**Your goal**
Reproduce the entries below word for word, from the line with "Reading right to" up to and including the line with "Which series has".

____ Exercise data

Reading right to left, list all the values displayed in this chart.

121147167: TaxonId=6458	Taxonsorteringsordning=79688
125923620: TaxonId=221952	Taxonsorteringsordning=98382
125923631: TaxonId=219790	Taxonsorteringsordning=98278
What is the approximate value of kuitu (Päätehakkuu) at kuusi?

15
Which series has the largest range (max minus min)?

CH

________
____ Exercise data

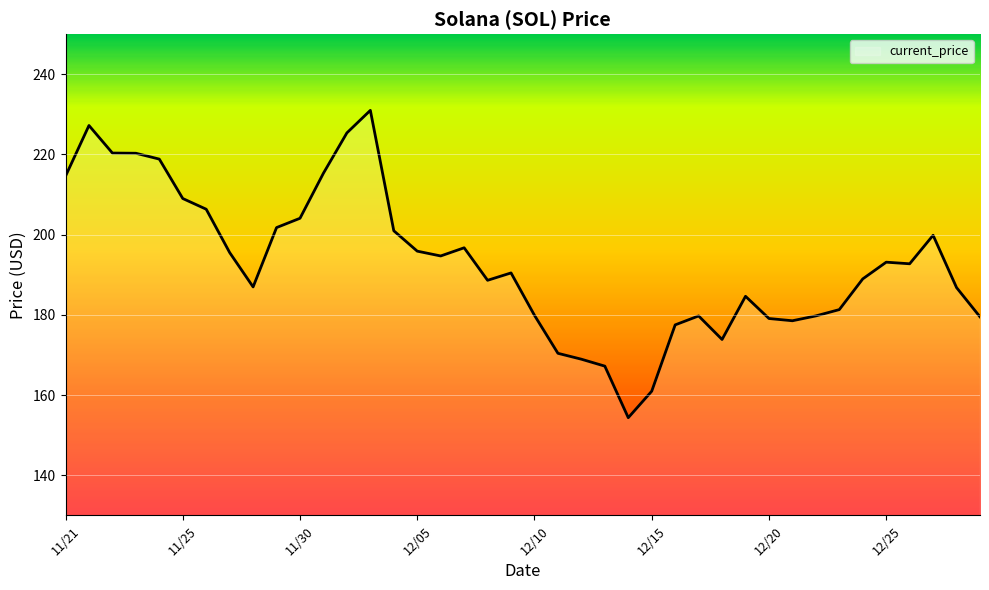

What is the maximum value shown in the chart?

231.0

________

**Reply to the task**
Reading right to left, list all the values displayed in this chart.

121147167: TaxonId=6458	Taxonsorteringsordning=79688
125923620: TaxonId=221952	Taxonsorteringsordning=98382
125923631: TaxonId=219790	Taxonsorteringsordning=98278
What is the approximate value of kuitu (Päätehakkuu) at kuusi?

15
Which series has the largest range (max minus min)?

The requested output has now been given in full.